Mrs. Snowden went and stared at it. Then, on impulse, she hurried over to the window and peered out. The encircling houses had gone.

Letting the curtain fall back into place, she rushed from the room and up the stairs. She was shaking Pauline before she regained control of herself, and then could not tell whether panic or exultation had sent her scurrying.

‘The houses have gone! The houses have gone!’

Silence, in which the little girl woke sluggishly.

Mrs. Snowden hustled her downstairs and out on to the front lawn, letting a bright swathe of light cut across the empty flower-beds. Somewhere, high and silent overhead, a monitor might be hovering, but she was too excited to care.

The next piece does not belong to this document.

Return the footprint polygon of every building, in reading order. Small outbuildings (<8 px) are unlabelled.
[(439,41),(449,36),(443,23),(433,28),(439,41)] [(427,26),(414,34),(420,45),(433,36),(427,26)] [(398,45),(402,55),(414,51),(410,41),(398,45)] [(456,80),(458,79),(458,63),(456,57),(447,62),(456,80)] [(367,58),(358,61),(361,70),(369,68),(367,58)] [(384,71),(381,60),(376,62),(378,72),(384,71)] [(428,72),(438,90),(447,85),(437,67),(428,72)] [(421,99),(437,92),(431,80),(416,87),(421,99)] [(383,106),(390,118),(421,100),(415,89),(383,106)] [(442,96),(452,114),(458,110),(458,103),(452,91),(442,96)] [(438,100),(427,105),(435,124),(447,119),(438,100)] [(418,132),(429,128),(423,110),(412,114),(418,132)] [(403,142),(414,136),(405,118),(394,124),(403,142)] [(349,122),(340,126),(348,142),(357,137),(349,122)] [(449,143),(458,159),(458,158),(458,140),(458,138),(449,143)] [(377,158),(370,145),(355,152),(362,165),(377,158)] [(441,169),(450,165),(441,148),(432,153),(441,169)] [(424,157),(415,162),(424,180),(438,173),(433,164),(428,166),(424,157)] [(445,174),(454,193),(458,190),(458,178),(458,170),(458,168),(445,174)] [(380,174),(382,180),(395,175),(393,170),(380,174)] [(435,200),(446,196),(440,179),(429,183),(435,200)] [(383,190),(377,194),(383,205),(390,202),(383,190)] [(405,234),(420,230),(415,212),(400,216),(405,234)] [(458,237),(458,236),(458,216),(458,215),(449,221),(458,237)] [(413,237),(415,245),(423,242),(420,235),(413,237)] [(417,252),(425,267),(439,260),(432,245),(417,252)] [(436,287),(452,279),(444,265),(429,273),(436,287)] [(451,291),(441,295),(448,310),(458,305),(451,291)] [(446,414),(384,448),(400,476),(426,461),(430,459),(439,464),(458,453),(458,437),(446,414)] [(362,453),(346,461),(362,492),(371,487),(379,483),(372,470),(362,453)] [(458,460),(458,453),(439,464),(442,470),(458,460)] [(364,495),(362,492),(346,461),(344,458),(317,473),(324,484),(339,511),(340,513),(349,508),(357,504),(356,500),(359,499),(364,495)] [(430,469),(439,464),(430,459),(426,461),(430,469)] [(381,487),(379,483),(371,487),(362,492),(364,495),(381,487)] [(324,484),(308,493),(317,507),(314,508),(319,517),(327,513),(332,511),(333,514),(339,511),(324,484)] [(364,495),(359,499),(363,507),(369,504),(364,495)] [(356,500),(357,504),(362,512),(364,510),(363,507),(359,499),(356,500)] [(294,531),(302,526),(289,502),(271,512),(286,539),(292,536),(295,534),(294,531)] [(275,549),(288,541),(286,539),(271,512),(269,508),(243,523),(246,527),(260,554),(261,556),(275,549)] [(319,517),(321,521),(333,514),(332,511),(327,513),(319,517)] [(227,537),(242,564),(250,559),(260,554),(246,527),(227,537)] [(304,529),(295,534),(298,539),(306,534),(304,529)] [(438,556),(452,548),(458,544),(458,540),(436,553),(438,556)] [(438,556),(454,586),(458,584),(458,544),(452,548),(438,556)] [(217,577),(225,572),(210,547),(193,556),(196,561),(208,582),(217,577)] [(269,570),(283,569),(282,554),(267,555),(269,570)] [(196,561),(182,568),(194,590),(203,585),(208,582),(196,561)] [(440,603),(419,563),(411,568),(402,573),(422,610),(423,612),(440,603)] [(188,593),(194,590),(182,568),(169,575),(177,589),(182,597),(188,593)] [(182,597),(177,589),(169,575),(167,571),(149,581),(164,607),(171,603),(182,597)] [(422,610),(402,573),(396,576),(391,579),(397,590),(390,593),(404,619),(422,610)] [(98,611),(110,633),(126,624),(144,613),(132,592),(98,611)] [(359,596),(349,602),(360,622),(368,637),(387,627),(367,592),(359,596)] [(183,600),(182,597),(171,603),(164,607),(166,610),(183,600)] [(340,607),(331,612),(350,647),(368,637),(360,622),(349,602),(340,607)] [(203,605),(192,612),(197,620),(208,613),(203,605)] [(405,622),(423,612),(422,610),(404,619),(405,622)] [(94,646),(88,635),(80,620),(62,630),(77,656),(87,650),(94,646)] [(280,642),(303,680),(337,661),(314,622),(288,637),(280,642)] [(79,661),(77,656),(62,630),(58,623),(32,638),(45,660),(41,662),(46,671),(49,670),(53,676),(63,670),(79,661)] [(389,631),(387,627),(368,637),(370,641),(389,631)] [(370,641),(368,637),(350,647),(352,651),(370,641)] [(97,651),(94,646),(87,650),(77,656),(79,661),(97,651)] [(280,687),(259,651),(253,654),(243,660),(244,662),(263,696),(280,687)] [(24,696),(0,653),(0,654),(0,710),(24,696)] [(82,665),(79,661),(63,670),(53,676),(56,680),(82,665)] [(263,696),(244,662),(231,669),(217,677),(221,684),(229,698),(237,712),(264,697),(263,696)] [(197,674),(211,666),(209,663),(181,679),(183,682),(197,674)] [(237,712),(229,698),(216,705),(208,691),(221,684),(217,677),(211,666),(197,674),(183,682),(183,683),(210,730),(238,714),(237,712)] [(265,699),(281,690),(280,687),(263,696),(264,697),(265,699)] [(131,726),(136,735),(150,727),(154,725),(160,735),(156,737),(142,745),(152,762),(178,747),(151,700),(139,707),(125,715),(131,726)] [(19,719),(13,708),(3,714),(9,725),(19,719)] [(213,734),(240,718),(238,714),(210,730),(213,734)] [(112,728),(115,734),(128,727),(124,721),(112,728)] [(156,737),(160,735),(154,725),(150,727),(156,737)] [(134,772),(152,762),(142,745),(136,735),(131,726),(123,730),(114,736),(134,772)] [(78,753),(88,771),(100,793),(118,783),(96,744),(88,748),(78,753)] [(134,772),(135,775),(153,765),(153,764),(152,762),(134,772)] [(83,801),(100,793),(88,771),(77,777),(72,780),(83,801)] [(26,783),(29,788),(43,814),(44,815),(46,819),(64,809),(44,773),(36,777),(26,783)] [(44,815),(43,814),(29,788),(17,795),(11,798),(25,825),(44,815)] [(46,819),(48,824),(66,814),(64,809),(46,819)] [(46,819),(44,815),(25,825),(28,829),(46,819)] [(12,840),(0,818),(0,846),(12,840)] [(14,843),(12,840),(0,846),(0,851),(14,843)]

By a freak of chance, their house stood alone. Around them for miles stretched a new desert, undulant, still settling. The novelty, the difference, of it was something wonderful: not a catastrophe, a liberation.

Then they saw the giants.

Vague in the distance, they were nevertheless real enough, although incredible. They were tall – how tall? – ten, fifteen feet? More? With horror Mrs. Snowden thought they were enemy troops. This was the latest application of the sound: it enlarged the human cell now, as easily as it enlarged vegetable cells. She had the brief idea she had read that human giants could not survive, or were impossible or something, and then the thought was gone, swept away in fear.

The giants were still growing. They were taller than a house now, thirty feet or more high. They began to mop and mow, like drunken dancers.